The picture really does not do justice to the energy and effort that went into making this dish from Prue Leith's 'Step-by-Step Cookery' book. My copy is inscribed by my parents dated Christmas 1993, so I've had it for coming up to 27 years. I've made a fair few of the recipes over time, and its techniques section remains a constant reference point for me, from cooking times to boning and preparing fish and meats.
Watching series 11 of the Great British Bake Off, I was prompted to flick through some of Prue's recipes again and I settled on this one.
While I've tried my hand at shortcrust pastries, suet pastry and choux, before today I'd yet to make a puff pastry. I decided to give the chiller cabinet at the supermarket a miss and have a shot at making my own pastry for our salmon en croute.
No quick and easy alternatives in the way of rough puff either. I was going the whole hog.
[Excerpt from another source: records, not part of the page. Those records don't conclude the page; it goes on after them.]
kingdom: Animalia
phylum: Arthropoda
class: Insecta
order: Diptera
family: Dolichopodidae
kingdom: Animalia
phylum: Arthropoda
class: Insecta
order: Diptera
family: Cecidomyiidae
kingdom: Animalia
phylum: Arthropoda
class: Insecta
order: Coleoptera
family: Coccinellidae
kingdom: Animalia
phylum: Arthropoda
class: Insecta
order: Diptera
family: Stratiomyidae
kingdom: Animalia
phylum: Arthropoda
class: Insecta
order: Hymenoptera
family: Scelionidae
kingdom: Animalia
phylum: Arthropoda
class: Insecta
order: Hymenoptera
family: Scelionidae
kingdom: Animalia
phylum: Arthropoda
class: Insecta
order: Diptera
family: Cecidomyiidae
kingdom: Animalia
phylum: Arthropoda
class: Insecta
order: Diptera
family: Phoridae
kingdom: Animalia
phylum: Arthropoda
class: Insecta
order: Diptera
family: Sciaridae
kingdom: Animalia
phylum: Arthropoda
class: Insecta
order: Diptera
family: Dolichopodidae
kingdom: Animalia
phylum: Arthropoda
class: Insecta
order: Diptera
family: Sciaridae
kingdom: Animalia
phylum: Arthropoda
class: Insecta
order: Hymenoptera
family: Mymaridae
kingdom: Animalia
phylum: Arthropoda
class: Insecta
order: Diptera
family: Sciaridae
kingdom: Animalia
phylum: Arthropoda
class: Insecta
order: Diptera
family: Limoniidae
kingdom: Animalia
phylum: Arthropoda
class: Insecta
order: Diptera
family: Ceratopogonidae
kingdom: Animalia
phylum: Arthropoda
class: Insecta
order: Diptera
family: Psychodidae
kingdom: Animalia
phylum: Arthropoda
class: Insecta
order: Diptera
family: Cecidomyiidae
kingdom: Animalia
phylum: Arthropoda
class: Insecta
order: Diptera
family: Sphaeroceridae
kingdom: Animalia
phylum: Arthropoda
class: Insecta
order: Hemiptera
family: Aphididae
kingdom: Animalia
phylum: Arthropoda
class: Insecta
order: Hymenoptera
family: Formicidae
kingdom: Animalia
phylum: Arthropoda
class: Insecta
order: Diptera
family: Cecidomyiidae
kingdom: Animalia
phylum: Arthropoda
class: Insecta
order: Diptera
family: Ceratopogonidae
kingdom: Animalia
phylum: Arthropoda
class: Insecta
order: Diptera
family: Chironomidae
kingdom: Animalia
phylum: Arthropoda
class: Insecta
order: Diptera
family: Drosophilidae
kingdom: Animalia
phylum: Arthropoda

Given puff pastry's billing as the most tricky pastry to tackle (Prue alludes to its potential to be tear inducing), I gave myself plenty of time, worked methodically and was consequently happy with the results.
It took me longer than Prue's suggested 1 hour + chilling time to make this evening's meal (and my pastry making exceeded the additional 50 mins + chilling time), in fact I was probably in the kitchen for about 5 hours (including all the cleaning up), but the satisfaction of having made the pastry along with decorating my fish shaped dish with pastry scales was reward enough. Fortunately it tasted good too.